Theia Launches Chrome Extension to Fact-Check ChatGPT, Claude, and Gemini in Real-Time
Key Takeaways
- ▸Theia detects hallucinations, sycophancy, and unsourced claims from ChatGPT, Claude, and Gemini with confidence scores and source-backed verdicts
- ▸Free on-device mode uses Gemini Nano locally for privacy with unlimited fact-checks; premium cloud models available for power users
- ▸Addresses AI safety concerns by making third-party verification and LLM scrutiny accessible to mainstream users
Summary
Theia, a new Chrome extension developed by Paths AI, brings real-time fact-checking and hallucination detection to the biggest consumer LLMs. The tool monitors ChatGPT, Claude, and Gemini conversations, flagging false claims, hallucinations, and sycophancy (AI flattery bias) while backing every verdict with grounded sources including Wikipedia, PubMed, OpenAlex, Crossref, SEC EDGAR, and Wikidata.
The extension offers three core features: a live sycophancy meter that scores how much the model is flattering the user versus telling the truth, fact-checks with sources for highlighted claims or full responses, and an on-device private mode powered by Google's Gemini Nano. This approach prioritizes user privacy—all on-device fact-checks run locally without requiring a subscription or credit card. Premium users can access faster cloud-based models for additional verification capabilities.

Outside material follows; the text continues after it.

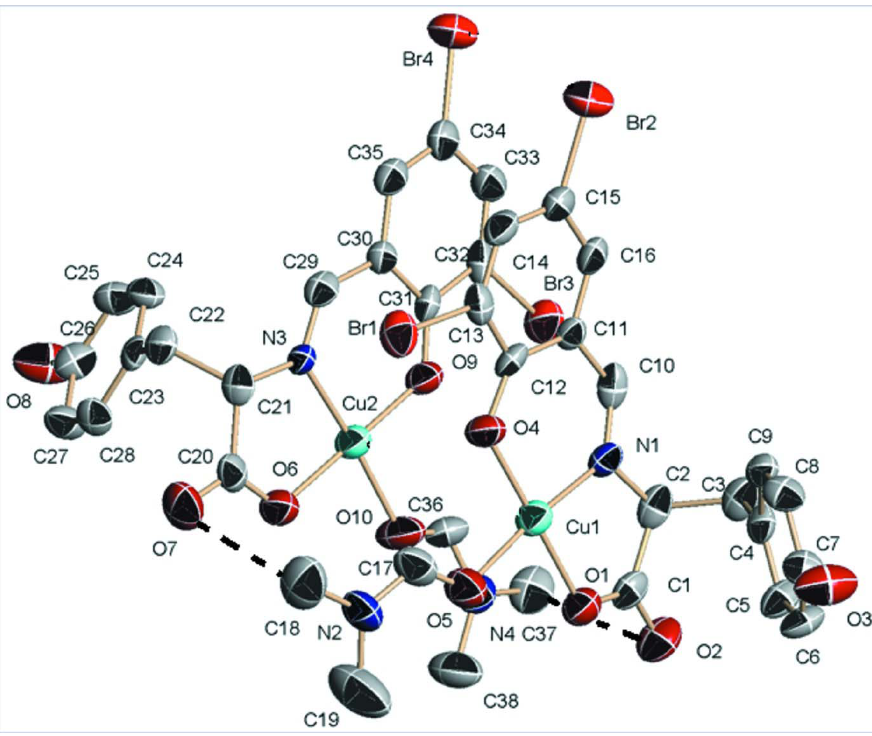
Figure 1 The asymmetric unit of (I), with 30% probability displacement ellipsoids for non-H atoms. Hydrogen atoms have been omitted and C—H···O hydrogen bonds are drawn as dashed lines.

The launch addresses a critical pain point in AI adoption: language models' tendency to hallucinate plausible-sounding but false information, and their well-documented tendency to agree with users rather than challenge them. By making LLM fact-checking accessible and transparent, Theia empowers everyday users to maintain healthy skepticism toward AI outputs.
Editorial Opinion
Theia fills a critical transparency gap in the era of conversational AI. As LLMs become central to knowledge work and decision-making, third-party tools that flag hallucinations and sycophancy are essential—not luxury add-ons. The emphasis on on-device processing, user privacy, and a free tier could normalize healthy skepticism toward AI outputs and establish fact-checking as a baseline expectation for AI literacy.